Jack Davis No Sugar Pdf Today

Given the importance of this text for high school (ATAR) and university courses (Postcolonial Studies), many students search for a free PDF. Here is the ethical guide:

Warning: Avoid random PDF hosting sites (like "pdfdrive" or "docplayer" for this specific title). Many are scanned copies of old library books with missing pages, OCR errors (turning "Noongar" into "Noonqar"), or are viruses. A clean, searchable PDF is worth paying for during exam season.


For those skimming a PDF for a quick refresher, No Sugar follows one family over roughly four years (1933–1937).

Act One: The Camp at Northam The play opens with the Millimurra family—matriarch Kate, her sons Jimmy and Cissie, and her elder Gran (Mum). They are living in a makeshift gunyah. Protector Neville arrives to inform them that the town wants them gone. Despite their protests (Jimmy is a proud, angry man who refuses to be passive), the police force them to march to Moore River. jack davis no sugar pdf

Act Two: Moore River Native Settlement This act is the emotional core of the play. The PDF text reveals the horrifying bureaucracy of the settlement. Joe (a half-caste tracker) works for the white boss, Mr. Neal. The Aboriginal residents are forced into manual labor. When Jimmy attempts to escape to find work, he is caught, chained, and flogged. This is where Davis uses stark stage imagery—the chains are not metaphorical.
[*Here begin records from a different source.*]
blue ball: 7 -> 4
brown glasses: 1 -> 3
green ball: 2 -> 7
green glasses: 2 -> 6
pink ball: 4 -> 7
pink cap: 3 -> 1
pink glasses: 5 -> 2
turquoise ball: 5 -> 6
Act Three: The Return to Northam The family is eventually released back to Northam, but the situation is worse. The “work” is slavery in all but name. Jimmy tries to get a "dog license" (a pass allowing him to leave the reserve). His request for sugar is denied. Meanwhile, the white families in town are celebrating Empire Day, a grotesque irony that Davis highlights through song.

Act Four: Dispersal and Tragedy The climax is devastating. The police decide to “disperse” the Aboriginal camp. In the final pages of the PDF, the family is shattered. Cissie is arrested for defending her mother. Gran dies of exposure and neglect. The final image is of the Millimurras broken but not defeated—their language (Noongar) peppered throughout the script acts as a final act of resistance. Given the importance of this text for high



Note for Users: This draft provides a comprehensive narrative summary of the play No Sugar by Jack Davis. It is suitable for students, actors, or directors needing a quick reference to the plot and themes. For the full script including stage directions and dialogue, please refer to the published edition by Currency Press.


While the white characters try to force assimilation (teaching the girls to be domestic servants, banning language), the Indigenous characters maintain their identity. Gran's use of bush medicine and the family's use of Noongar language demonstrates that their culture survives despite the attempts to eradicate it.

"No Sugar" (1985) is a play by Indigenous Australian playwright Jack Davis that dramatizes the struggles of an Aboriginal family in Western Australia under 1930s government policies. Searching for a "Jack Davis No Sugar PDF" typically reflects users seeking the playtext for study, teaching, or research. This essay outlines what the play is, why people look for a PDF, legal and access considerations, recommended legitimate sources, and guidance for responsible use. Warning: Avoid random PDF hosting sites (like "pdfdrive"

Davis studied Bertolt Brecht. In the stage directions of your PDF, you will notice "direct address" moments—characters speaking to the audience. This is the "Verfremdungseffekt" (alienation effect). Davis does not want you to cry; he wants you to get angry.

He also mixes naturalistic dialogue (slang, expletives, authentic Depression-era talk) with ceremonial moments. The play often stops for a song or a dance. In a PDF, these sections appear as sudden blocks of poetry. They remind us that even in hell, the Millimurras are still Noongar.